Place the butter and water into a saucepan. Place over medium high heat and bring to the boil, stirring to melt the butter. Remove from the heat. Add the flour and beat it in all at once. Beat in one of the eggs. It will seem at first that it won't combine, and will look a bit slimy, but persevere, if you keep beating all of a sudden it comes together. Beat in the other egg in the same way. Spread the dough into the chilled baking dish, spreading it evenly and at least 1/2 inch up the sides. Place it into the oven and bake it for 25 minutes. It should be well puffed and golden brown. Remove from the oven and allow to cool completely before proceeding.
Whip the vanilla dessert mix and milk together until the mixture thickens. Beat this into the cream cheese a bit at a time until it is completely amalgamated. Spread this mixture over the cooled base. Whip the cream together with the vanilla and caster sugar just until soft peaks form. Spread this over top of the vanilla mixture. Place into the refrigerator to chill.
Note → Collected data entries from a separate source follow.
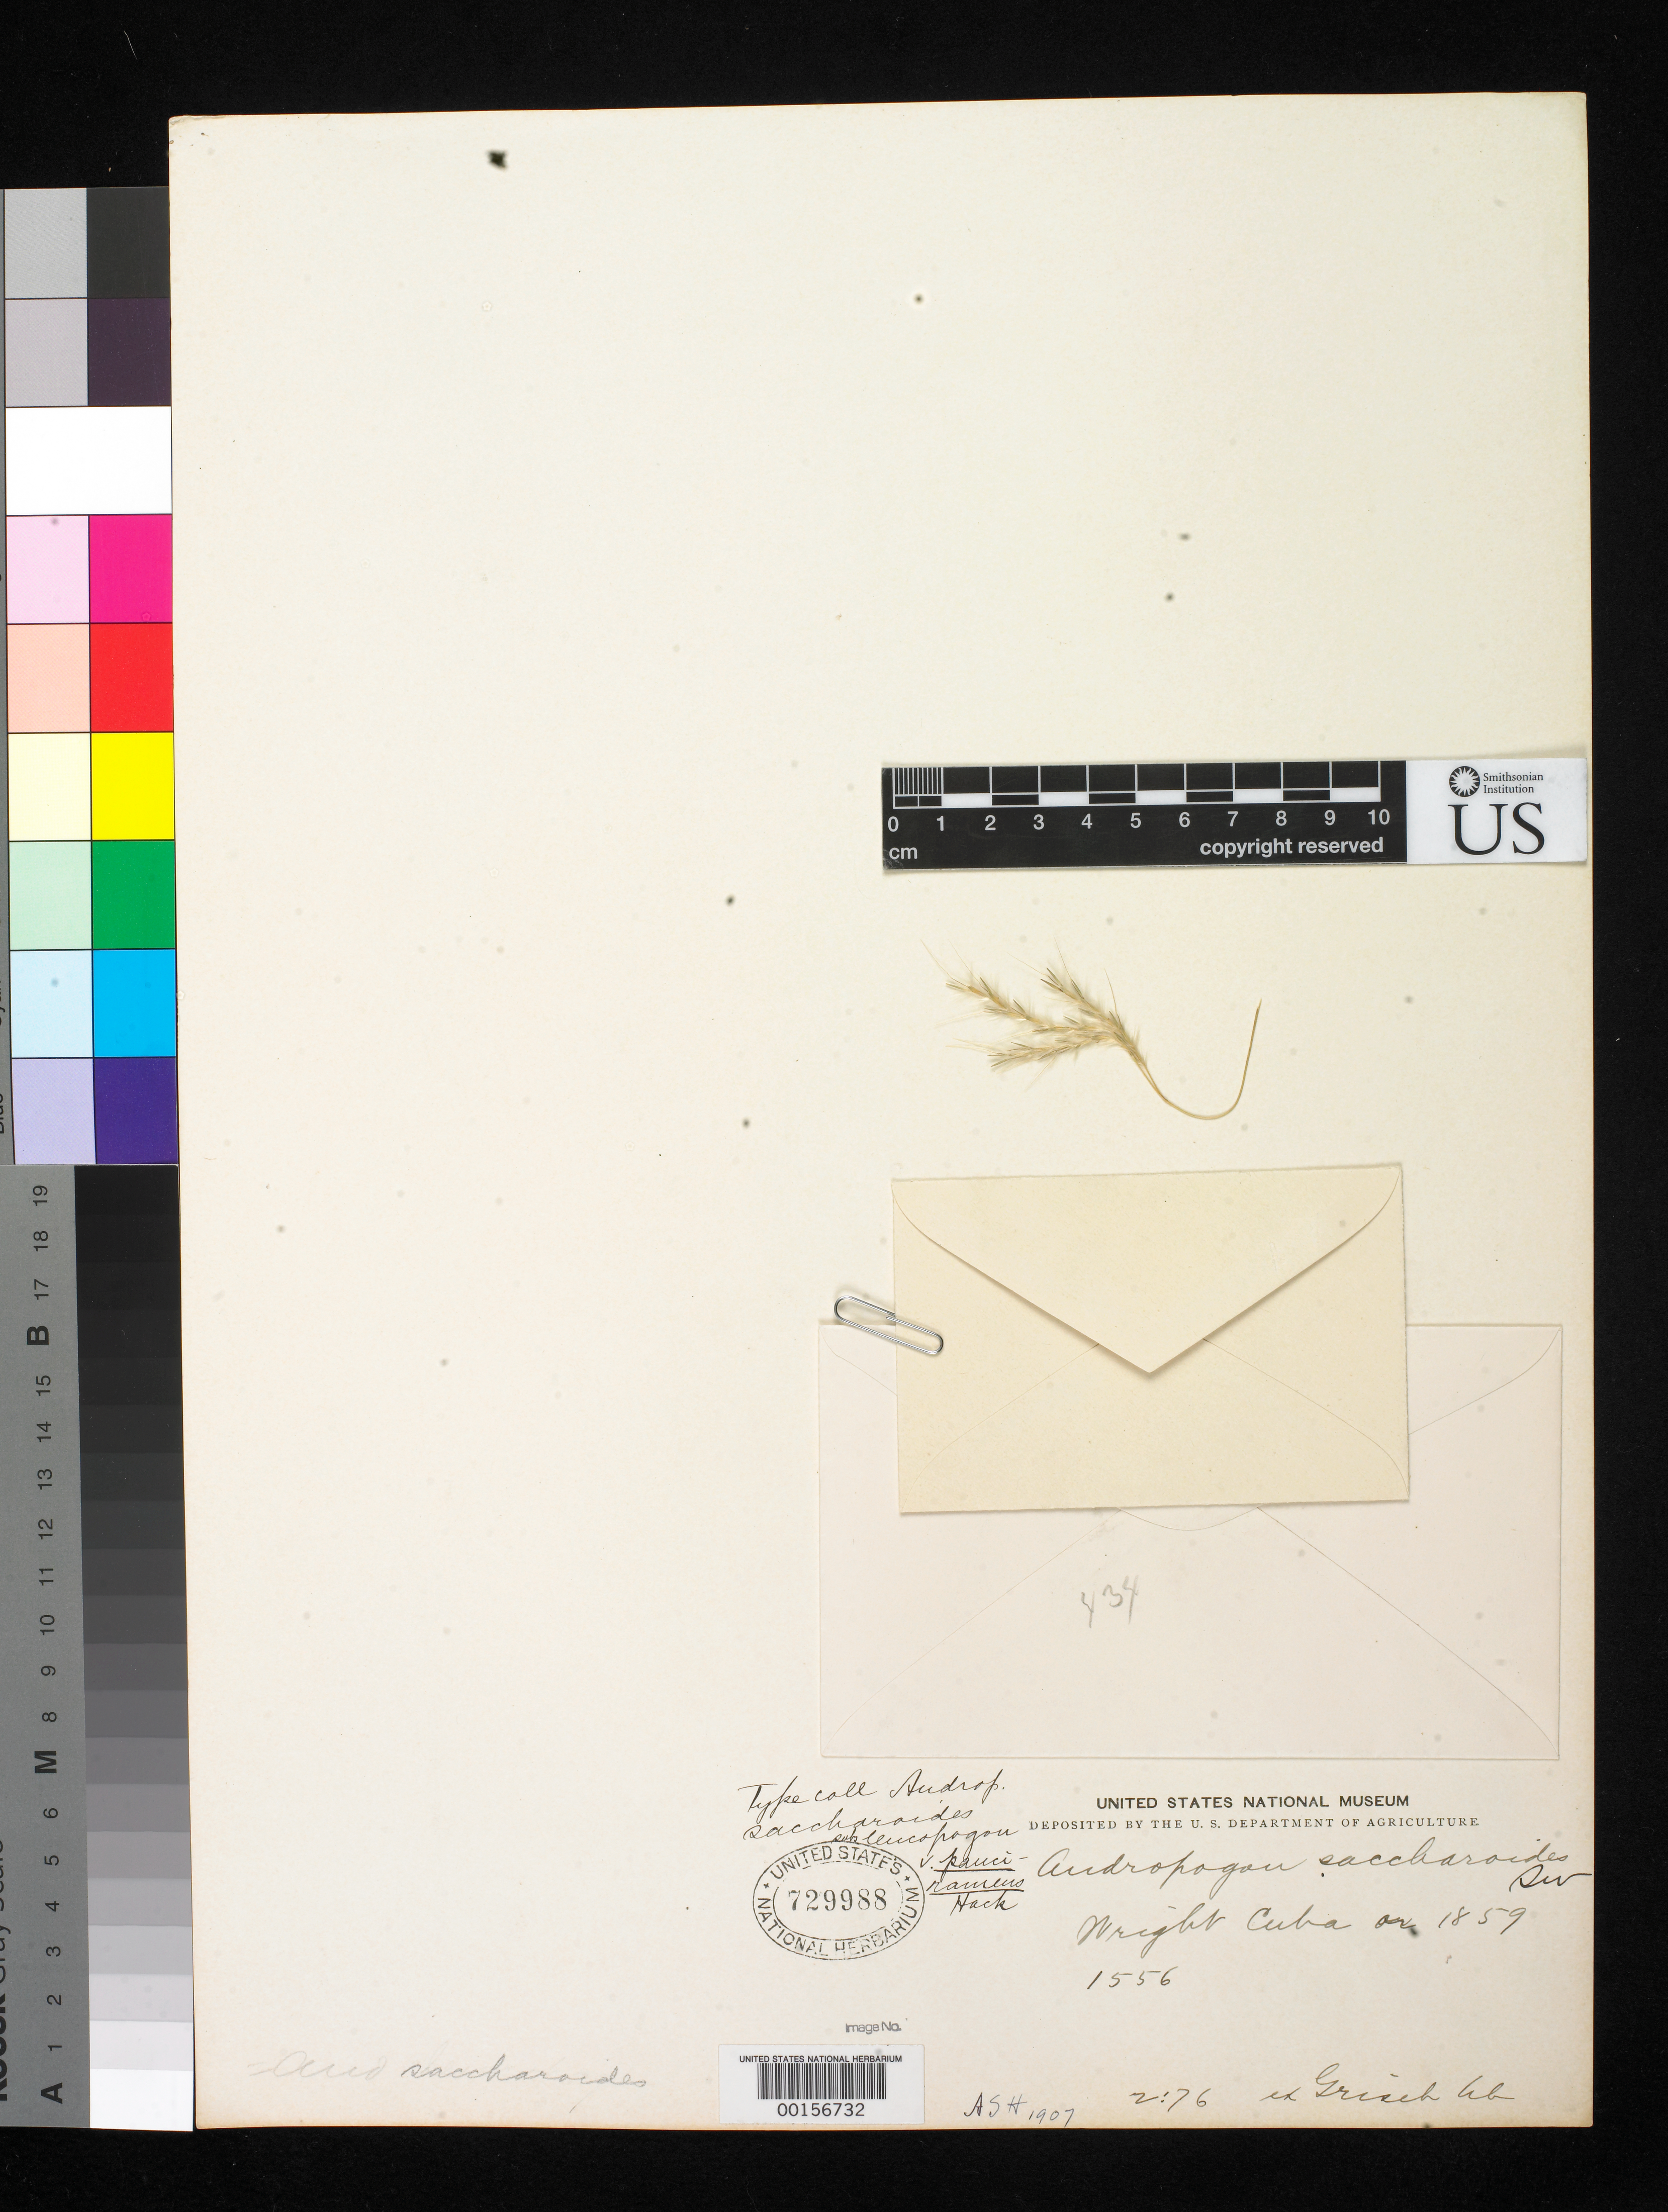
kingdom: Plantae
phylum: Tracheophyta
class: Liliopsida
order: Poales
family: Poaceae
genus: Andropogon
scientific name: Andropogon saccharoides subsp. leucopogon subvar. paucirameus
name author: Hack. in A. DC.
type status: Type Fragment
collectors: C. Wright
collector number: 1556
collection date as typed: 1859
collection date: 1859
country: Cuba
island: Greater Antilles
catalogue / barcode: US 729988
To make the sauce whisk the sugar and cocoa powder together in a saucepan. Whisk in the milk. Drop in the butter. Cook over medium heat, stirring to melt the butter. Bring to the boil, whisking constantly. Boil for two minutes then remove from the heat. Whisk continuously during this time. Whisk in the salt and vanilla. Cool to room temperature. Drizzle the chocolate sauce decoratively over top of the chilled cake. Chill the cake until ready to serve. You will have plenty of sauce, so put the remainder into a pouring jug. Pass any additional sauce at the table.